Other hospitals such as Stirling, which is expected to have a new Sock Shop soon, Southampton, and the Chelsea and Westminster also have shops but have not developed the full retail centre idea.

Boots plan to open two shops in hospitals and Sock Shop is looking at other sites too. One clothes retailer, Stock Shop, has eight hospital outlets, while John Menzies has also been increasing its presence.

"Cardiff is a big hospital with a lot of people passing through and it is a site that appealed to us. We decided this year to try out hospital sites and we are pleased with the progress," said Susan Jones, marketing manager of Sock Shop.
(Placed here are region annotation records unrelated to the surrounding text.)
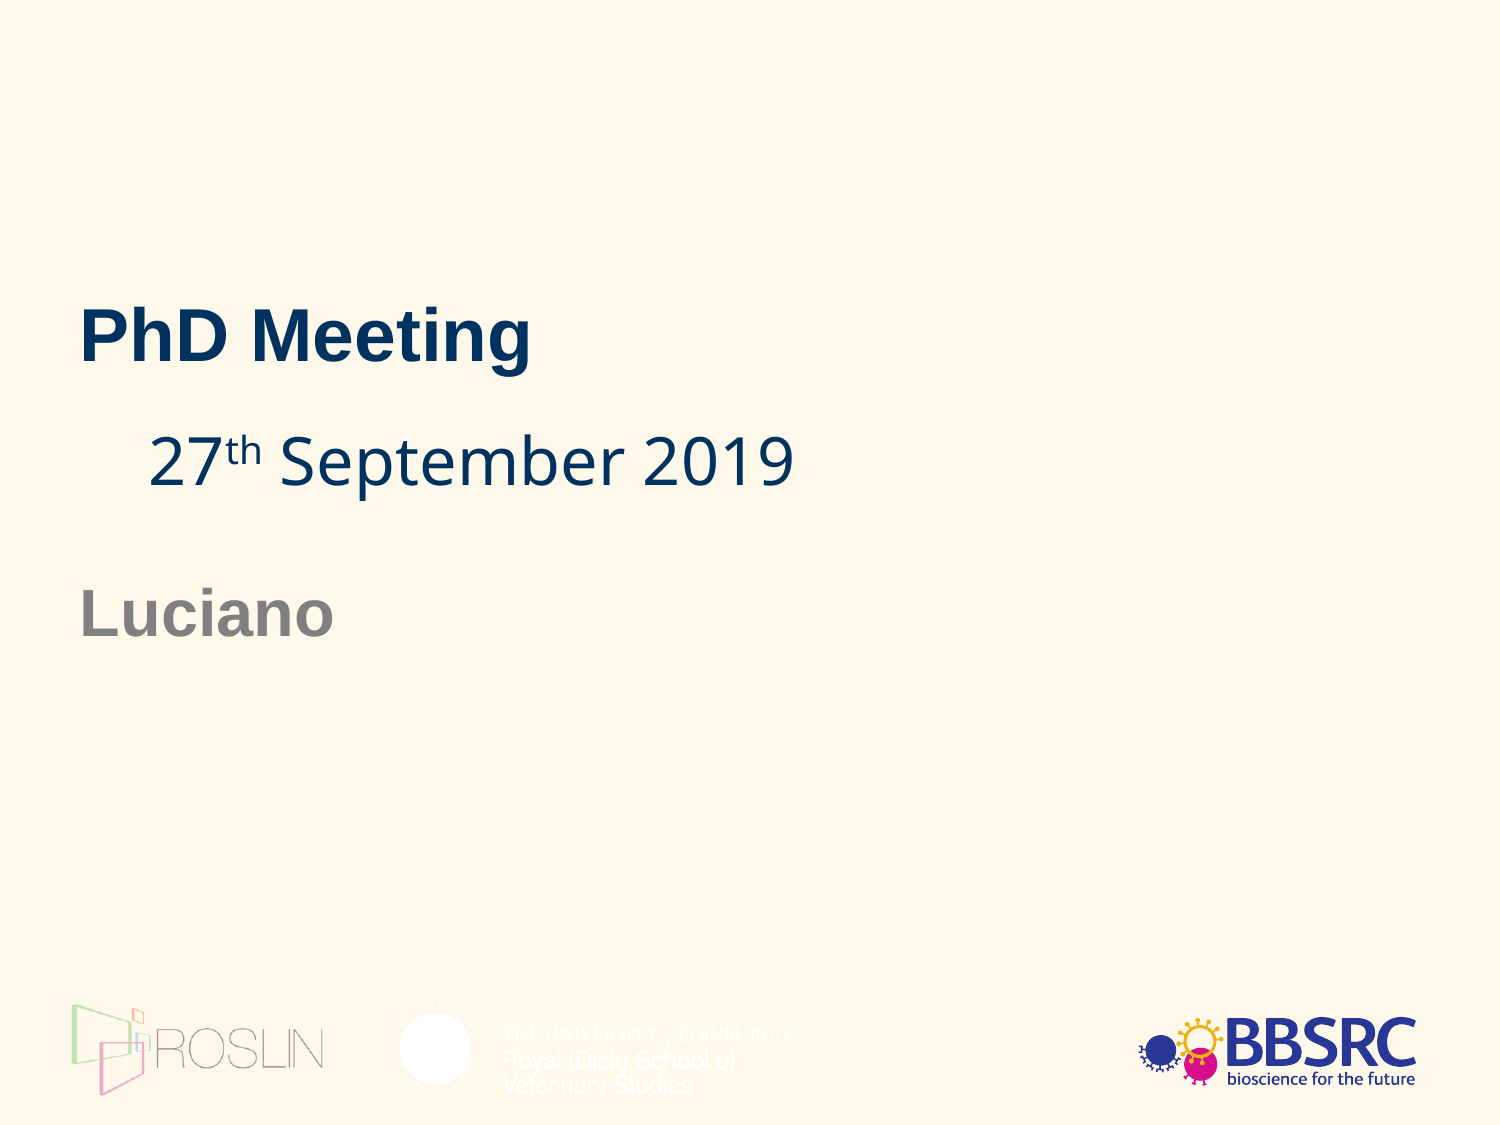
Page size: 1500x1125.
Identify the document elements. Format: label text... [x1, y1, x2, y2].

title PhD Meeting [64, 278, 1425, 386]
list 27th September 2019 [63, 411, 1424, 537]
picture [1137, 1014, 1416, 1092]
subtitle Luciano [64, 562, 1424, 965]
picture [64, 969, 336, 1118]
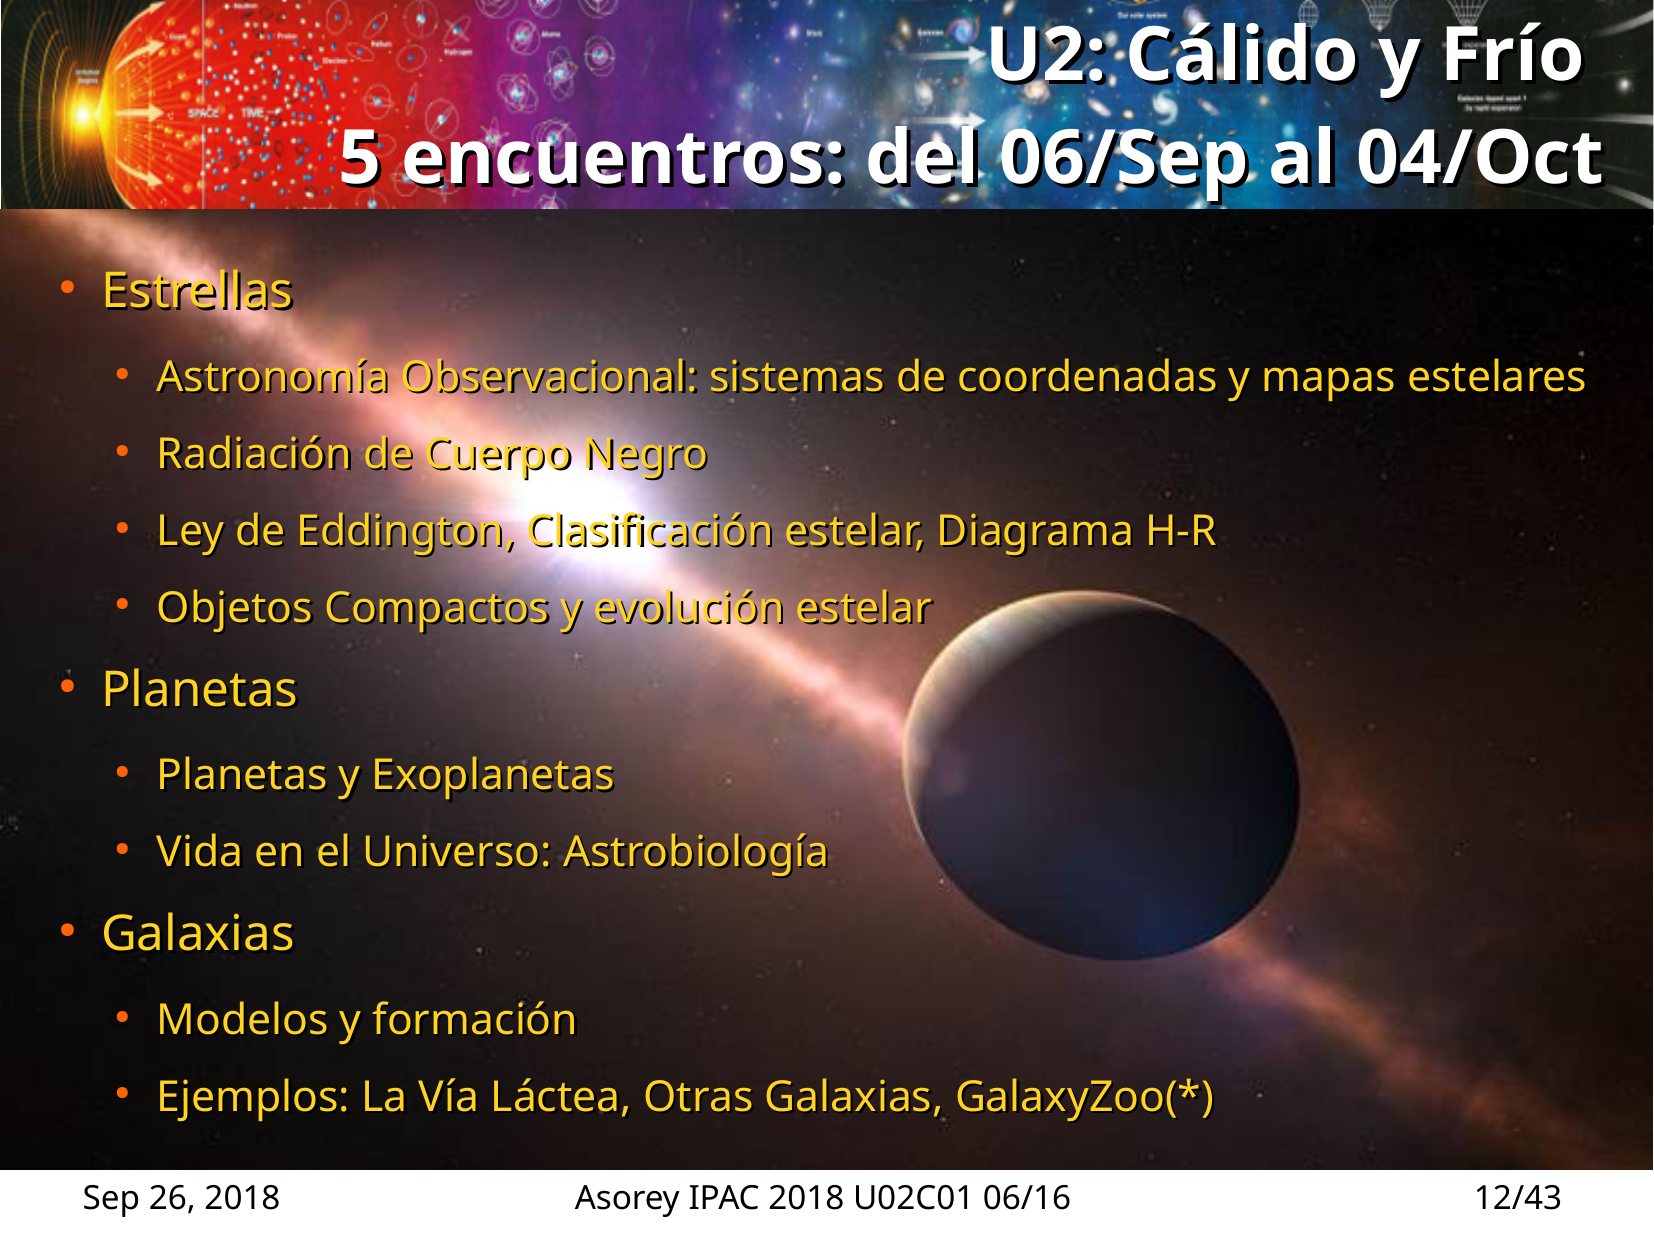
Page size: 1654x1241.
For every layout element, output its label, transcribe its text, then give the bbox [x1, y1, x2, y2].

In most of the developments, visitors and staff walk through the shopping centre to get into the hospital, making the shops prime retail sites. Concentrating the retail business in the new centres also means that areas of the hospitals previously used can better employed in improving patient care.

Early research at Nottingham has shown that approximately 80 per cent of the people who used the shops were hospital staff, and HealthGate believes that around 3,000 of the people who will walk through the new centre at Cardiff every day will be nurses.

It is also likely that the centres could be used by local people taking advantage of the high-quality shopping facilities.